● **Document section**:
----------------
Certain of the company’s medical devices are sold in kits that include a drug component, such as lidocaine. These types of kits are generally regulated as combination products within the Center for Devices and Radiological Health (‘CDRH’) under the device regulations because the device provides the primary mode of action of the kit.
The company’s manufacturing facilities, as well as those of certain of its suppliers, are subject to periodic and for-cause inspections by FDA personnel to verify compliance with the QSR (21 CFR Part 820), as well as other regulatory requirements. Similar inspections and audits are performed by Notified Bodies to verify compliance with applicable ISO standards (e.g., ISO 13485:2016), by auditing organizations under the Medical Device Single Audit Program (‘MDSAP’) applicable to regulatory requirements of Australia, Brazil, Canada, Japan, and the U.S., and/or by regulatory authorities to verify compliance with medical device regulations and requirements from the countries in which the company distributes products.
The company is subject to various federal and state reporting and disclosure requirements related to the healthcare industry. Rules issued by the Centers for Medicare & Medicaid Services (‘CMS’) require the company to collect and report information on payments or transfers of value to physicians, physician assistants, nurse practitioners, clinical nurse specialists, certified registered nurse anesthetists, certified nurse-midwives, and teaching hospitals, as well as investment interests held by physicians and their immediate family members.
----------------
● **Extracted records**:

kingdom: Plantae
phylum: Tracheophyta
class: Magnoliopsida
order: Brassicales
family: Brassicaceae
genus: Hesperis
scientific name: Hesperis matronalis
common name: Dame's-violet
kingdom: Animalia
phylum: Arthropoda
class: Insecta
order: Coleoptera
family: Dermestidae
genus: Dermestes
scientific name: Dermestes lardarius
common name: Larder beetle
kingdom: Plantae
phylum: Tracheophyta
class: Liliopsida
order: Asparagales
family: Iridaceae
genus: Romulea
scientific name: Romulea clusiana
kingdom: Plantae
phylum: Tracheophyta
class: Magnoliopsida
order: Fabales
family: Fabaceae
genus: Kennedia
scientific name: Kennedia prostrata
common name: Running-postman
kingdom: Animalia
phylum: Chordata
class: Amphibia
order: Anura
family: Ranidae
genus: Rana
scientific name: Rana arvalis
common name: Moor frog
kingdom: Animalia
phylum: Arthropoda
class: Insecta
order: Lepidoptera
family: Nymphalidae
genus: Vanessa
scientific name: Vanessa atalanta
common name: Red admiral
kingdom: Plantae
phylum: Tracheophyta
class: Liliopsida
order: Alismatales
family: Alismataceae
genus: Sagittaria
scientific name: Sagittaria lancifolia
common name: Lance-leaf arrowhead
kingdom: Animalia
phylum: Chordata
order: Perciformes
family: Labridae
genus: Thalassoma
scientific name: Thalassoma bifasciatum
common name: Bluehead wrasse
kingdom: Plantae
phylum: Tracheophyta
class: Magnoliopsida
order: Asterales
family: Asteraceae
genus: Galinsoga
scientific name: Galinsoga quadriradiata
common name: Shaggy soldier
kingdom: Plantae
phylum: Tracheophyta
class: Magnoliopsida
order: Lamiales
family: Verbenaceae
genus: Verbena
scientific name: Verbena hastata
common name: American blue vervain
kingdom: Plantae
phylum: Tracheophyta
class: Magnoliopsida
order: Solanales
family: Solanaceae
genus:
----------------
● **Problem 1**: Summarize the regulatory passage in two sentences.
● **Problem 2**: Write out the stretch of the regulatory passage from "Certain of the" through "of the kit.".

● **Exercise answer 1**: The company's device kits that include a drug component, such as lidocaine, are generally regulated as combination products within CDRH because the device provides the primary mode of action. Its facilities and some suppliers' facilities are inspected by FDA personnel, Notified Bodies, MDSAP auditing organizations and other regulators, and CMS rules require it to report payments or transfers of value to physicians, other specified clinicians and teaching hospitals, along with investment interests held by physicians and their immediate families.

● **Exercise answer 2**:
Certain of the company’s medical devices are sold in kits that include a drug component, such as lidocaine. These types of kits are generally regulated as combination products within the Center for Devices and Radiological Health (‘CDRH’) under the device regulations because the device provides the primary mode of action of the kit.